Instructions for the task
Convert the material from the line containing "pose: elev=63.0 azim=140.2" up to and including the line containing "Dot at: (266, 276)" into a JSON list of strings, one string per line, with blank lines omitted.

Data
========================

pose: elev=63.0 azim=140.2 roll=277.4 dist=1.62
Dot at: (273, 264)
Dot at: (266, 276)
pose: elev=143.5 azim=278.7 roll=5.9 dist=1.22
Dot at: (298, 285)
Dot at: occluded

========================

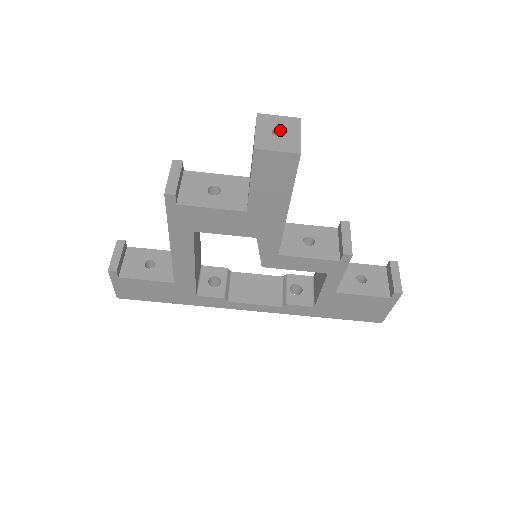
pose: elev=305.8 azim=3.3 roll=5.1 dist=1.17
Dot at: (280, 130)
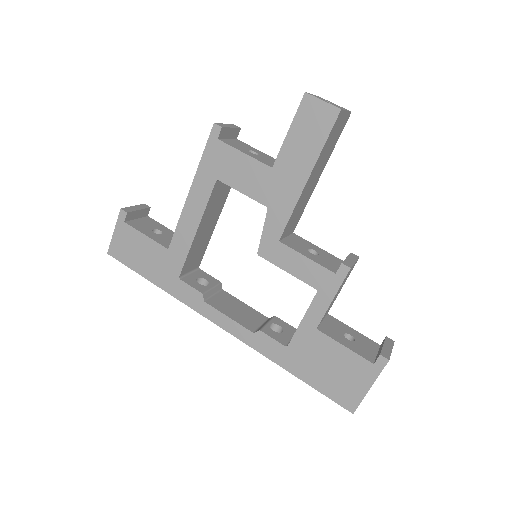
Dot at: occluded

========================

Task output
[
  "pose: elev=63.0 azim=140.2 roll=277.4 dist=1.62",
  "Dot at: (273, 264)",
  "Dot at: (266, 276)"
]